The targets of sunitinib include stem cell factor receptor (Kit), Fms-like tyrosine kinase 3, colony-stimulating factor receptor type 1, glial cell line-derived neurotrophic factor receptor (RET), PDGFR, fetal liver tyrosine kinase receptor 3, and vascular endothelial growth factors 1, 2, and 3 [6]. Sunitinib and its principal metabolite, SU12662, are eliminated principally in the feces; only 15% to 20% of the drug is cleared by the kidney [7].
Prior reports on patients undergoing chronic hemodialysis suggested that sunitinib treatment was usually well-tolerated when the drug was given at a dosage of 50 mg/d for 4 weeks of every 6 weeks. No pharmacokinetic data were available for our patients; hence, we could not determine whether a change in the elimination kinetics of sunitinib might have increased drug toxicity. However, Izzedine et al. [8] found wide interpatient variability in terms of sunitinib pharmacokinetics in two patients on hemodialysis, but no increase in toxicity was evident. It was concluded that the pharmacokinetic features were similar to those found in patients with normal renal function. Therefore, sunitinib could be administered at any time, regardless of hemodialysis status. However, clinicians treating such patients must closely monitor the side effects of fatigue, hypertension, and cardiac dysfunction, because these toxicities can be exaggerated if sunitinib is prescribed. Sunitinib dose reduction is indicated if significant toxicity develops.

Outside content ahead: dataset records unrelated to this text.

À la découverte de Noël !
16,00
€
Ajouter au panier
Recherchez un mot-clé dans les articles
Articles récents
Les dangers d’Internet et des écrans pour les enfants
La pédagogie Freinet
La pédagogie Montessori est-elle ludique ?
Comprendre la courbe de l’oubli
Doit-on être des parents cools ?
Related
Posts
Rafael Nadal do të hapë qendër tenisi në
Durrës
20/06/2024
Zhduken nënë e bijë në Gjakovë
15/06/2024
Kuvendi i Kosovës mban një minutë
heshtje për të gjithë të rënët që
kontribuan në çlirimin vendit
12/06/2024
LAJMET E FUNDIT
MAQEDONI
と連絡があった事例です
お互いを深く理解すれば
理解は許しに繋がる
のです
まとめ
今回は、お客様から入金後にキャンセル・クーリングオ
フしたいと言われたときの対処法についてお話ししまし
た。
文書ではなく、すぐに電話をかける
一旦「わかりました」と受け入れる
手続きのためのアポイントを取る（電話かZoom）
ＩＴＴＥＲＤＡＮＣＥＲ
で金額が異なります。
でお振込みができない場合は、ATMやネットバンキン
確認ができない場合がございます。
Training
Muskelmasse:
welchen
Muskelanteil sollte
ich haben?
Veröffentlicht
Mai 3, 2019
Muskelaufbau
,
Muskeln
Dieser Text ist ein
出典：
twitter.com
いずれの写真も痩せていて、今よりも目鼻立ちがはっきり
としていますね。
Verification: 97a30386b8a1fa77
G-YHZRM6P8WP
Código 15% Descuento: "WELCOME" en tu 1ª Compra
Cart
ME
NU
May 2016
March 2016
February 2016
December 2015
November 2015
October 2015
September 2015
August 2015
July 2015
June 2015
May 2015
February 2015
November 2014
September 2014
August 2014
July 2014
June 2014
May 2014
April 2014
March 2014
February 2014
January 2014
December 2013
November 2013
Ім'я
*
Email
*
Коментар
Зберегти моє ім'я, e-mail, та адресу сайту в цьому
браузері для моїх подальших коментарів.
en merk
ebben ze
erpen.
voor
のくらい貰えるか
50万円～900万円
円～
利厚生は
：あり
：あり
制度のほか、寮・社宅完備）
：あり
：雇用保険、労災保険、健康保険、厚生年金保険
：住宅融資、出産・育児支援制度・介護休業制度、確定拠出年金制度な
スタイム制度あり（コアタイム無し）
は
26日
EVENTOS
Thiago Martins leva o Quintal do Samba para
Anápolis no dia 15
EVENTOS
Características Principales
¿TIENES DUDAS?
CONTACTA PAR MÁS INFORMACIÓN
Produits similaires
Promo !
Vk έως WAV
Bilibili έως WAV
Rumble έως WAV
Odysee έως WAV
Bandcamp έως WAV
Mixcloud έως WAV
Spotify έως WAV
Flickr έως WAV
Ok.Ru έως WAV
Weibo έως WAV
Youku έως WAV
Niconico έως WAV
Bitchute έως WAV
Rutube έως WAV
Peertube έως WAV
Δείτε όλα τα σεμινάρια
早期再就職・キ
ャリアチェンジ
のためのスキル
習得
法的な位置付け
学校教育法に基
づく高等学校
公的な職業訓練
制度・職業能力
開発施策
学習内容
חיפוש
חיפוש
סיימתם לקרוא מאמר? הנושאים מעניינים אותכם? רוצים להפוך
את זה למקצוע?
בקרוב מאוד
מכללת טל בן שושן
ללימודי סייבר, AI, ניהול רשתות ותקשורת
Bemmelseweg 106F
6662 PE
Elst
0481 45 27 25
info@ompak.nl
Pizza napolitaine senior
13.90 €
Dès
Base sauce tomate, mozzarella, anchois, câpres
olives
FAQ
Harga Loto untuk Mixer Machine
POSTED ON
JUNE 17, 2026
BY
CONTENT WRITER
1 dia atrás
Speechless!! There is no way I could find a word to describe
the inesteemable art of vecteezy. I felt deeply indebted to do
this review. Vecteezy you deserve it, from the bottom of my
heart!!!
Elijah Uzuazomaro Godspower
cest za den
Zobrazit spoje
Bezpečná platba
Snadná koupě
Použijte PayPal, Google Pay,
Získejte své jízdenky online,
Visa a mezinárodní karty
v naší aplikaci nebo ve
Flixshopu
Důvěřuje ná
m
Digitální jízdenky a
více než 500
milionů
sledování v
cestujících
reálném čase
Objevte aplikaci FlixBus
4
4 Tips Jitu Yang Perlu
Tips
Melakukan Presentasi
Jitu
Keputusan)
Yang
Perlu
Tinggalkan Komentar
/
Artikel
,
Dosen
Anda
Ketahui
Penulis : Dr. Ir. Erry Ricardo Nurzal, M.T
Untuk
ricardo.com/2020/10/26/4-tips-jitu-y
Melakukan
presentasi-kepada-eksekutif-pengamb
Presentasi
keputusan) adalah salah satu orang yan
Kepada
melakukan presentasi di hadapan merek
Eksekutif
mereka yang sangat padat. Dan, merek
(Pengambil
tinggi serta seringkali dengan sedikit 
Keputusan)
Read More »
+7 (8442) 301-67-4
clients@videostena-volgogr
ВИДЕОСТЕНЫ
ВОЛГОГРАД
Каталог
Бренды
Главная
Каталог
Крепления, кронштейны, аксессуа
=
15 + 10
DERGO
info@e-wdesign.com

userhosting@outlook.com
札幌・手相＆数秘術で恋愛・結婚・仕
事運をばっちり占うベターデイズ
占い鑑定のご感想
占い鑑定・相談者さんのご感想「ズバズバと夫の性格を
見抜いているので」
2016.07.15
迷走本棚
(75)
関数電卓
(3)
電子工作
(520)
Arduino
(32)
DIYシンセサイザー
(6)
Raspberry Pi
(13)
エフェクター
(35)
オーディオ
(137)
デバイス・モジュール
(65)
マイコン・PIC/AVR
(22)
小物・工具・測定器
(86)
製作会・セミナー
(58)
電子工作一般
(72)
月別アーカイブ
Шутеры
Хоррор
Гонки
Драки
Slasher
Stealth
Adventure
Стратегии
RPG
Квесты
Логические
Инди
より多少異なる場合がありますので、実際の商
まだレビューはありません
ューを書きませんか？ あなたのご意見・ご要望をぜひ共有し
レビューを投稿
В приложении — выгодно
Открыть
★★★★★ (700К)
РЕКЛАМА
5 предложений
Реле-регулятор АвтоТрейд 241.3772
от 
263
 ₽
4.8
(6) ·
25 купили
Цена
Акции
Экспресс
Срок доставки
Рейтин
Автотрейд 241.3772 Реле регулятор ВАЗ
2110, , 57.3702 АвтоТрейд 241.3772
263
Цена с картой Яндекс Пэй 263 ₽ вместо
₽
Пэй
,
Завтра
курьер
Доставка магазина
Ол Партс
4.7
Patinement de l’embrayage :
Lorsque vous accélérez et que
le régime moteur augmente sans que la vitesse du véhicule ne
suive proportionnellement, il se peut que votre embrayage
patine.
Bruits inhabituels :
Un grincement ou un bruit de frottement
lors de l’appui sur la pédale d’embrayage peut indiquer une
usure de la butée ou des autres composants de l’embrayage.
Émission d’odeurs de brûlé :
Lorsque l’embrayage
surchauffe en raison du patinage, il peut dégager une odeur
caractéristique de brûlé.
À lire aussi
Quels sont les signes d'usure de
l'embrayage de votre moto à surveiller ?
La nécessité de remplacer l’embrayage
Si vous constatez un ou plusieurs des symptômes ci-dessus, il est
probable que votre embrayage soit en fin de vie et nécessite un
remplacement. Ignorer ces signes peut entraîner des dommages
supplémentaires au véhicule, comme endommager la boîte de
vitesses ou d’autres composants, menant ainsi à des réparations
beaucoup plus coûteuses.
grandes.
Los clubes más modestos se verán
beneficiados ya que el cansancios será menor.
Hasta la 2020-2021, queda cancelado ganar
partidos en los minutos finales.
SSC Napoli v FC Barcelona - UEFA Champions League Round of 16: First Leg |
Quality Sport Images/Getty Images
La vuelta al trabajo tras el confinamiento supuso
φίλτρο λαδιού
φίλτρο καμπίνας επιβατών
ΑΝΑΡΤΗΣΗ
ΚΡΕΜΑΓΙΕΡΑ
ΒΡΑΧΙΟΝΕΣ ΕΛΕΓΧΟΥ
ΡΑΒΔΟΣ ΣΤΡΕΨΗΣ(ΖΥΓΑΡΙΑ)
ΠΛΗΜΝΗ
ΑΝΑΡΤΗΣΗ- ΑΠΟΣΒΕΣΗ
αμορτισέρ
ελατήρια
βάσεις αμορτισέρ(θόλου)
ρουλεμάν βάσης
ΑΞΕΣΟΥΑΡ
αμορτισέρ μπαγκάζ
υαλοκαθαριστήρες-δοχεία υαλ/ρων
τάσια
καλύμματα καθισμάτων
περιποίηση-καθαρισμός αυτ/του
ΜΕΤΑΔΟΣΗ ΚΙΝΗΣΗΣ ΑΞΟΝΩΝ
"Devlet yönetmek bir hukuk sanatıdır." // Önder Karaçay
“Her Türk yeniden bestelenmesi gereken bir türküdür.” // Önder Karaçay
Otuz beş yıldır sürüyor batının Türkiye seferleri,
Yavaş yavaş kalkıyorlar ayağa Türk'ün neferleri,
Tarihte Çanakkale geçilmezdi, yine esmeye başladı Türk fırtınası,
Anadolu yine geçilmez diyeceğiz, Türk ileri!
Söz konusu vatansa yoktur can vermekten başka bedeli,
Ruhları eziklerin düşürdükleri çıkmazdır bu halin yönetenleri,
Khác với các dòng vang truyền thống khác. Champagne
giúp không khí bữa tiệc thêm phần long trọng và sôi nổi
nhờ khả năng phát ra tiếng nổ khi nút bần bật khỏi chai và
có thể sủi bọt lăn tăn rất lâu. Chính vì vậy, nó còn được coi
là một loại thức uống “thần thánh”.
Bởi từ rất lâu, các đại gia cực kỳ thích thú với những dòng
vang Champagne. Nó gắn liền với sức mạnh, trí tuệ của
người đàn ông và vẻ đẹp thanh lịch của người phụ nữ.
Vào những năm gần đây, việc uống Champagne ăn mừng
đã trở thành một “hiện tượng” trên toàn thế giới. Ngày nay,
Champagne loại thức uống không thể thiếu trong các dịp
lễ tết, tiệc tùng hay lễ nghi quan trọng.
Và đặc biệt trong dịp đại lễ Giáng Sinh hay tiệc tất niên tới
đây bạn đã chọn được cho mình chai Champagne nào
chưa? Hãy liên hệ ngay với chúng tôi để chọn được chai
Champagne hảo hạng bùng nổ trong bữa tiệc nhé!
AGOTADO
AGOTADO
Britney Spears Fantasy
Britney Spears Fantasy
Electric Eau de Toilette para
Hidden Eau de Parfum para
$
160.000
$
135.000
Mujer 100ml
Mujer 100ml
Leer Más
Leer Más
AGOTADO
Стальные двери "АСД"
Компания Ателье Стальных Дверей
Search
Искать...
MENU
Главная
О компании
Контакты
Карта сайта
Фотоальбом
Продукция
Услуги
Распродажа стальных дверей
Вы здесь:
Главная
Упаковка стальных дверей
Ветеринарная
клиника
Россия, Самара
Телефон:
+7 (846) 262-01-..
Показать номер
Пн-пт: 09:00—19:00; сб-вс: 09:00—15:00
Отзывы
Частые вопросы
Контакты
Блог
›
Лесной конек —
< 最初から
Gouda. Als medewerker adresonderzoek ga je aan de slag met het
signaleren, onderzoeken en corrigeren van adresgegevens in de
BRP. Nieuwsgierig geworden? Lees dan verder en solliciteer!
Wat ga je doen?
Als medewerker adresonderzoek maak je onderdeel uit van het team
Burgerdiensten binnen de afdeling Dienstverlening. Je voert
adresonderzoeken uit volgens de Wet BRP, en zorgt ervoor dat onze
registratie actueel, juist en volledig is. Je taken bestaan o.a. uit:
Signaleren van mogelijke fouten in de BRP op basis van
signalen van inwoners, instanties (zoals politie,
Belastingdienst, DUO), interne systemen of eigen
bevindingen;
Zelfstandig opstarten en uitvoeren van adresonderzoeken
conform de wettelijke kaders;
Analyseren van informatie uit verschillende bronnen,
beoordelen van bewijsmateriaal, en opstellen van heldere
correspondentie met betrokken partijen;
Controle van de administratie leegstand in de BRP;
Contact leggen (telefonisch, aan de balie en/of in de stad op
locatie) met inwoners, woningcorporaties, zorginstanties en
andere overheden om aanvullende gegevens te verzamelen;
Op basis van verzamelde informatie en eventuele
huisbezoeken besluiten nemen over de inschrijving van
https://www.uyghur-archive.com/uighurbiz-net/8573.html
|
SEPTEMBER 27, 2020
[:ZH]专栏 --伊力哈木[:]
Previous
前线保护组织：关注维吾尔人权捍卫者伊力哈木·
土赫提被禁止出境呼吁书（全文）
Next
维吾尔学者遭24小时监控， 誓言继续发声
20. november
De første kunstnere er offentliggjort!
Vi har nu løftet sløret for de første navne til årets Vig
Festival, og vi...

Hypertension is a major side effect of sunitinib. Similarly, hypertension is of concern in dialysis patients and affects up to 72% of such patients [9]. Another very significant side effect of both the drug and dialysis is fatigue. Follow-up data from the phase III clinical trial of sunitinib (compared to γ-interferon) suggested that 21% of patients will develop a left ventricular ejection fraction (LVEF) less than the lower limit of normal. Furthermore, changes in electrocardiographic readings, elevations in cardiac enzyme (creatine kinase-myoglobin and troponin T) levels, and echocardiographic abnormalities (reduced LVEF and impaired contraction/relaxation) have been documented in such patients [10]. In addition, cardiovascular mortality in patients undergoing dialysis is much higher than that of the general public.
Our patients did not tolerate sunitinib well at a dose of 25 mg per day on 4 weeks out of every 6. Sunitinib treatment aggravated underlying hypertension and general weakness. We were unable to increase the dose to a level higher than that given initially. Thus, sunitinib may not be effective in mRCC patients who are being treated with chronic hemodialysis.
In conclusion, we have described the reactions of two dialysis patients to sunitinib treatment for mRCC. Contrary to recent reports indicating that sunitinib is an effective drug with manageable toxicity in the treatment of patients on chronic hemodialysis, our results indicate that sunitinib may not be well-tolerated in such patients, despite the fact that therapy was commenced with a low daily dose in those undergoing hemodialysis. It is thus important to determine a dose that is both effective and that causes minimal toxicity. Toxicity must be carefully monitored in patients on hemodialysis. Additionally, more extensive collaboration between oncologists and nephrologists is essential to ensure patient safety; future research efforts should focus on this area.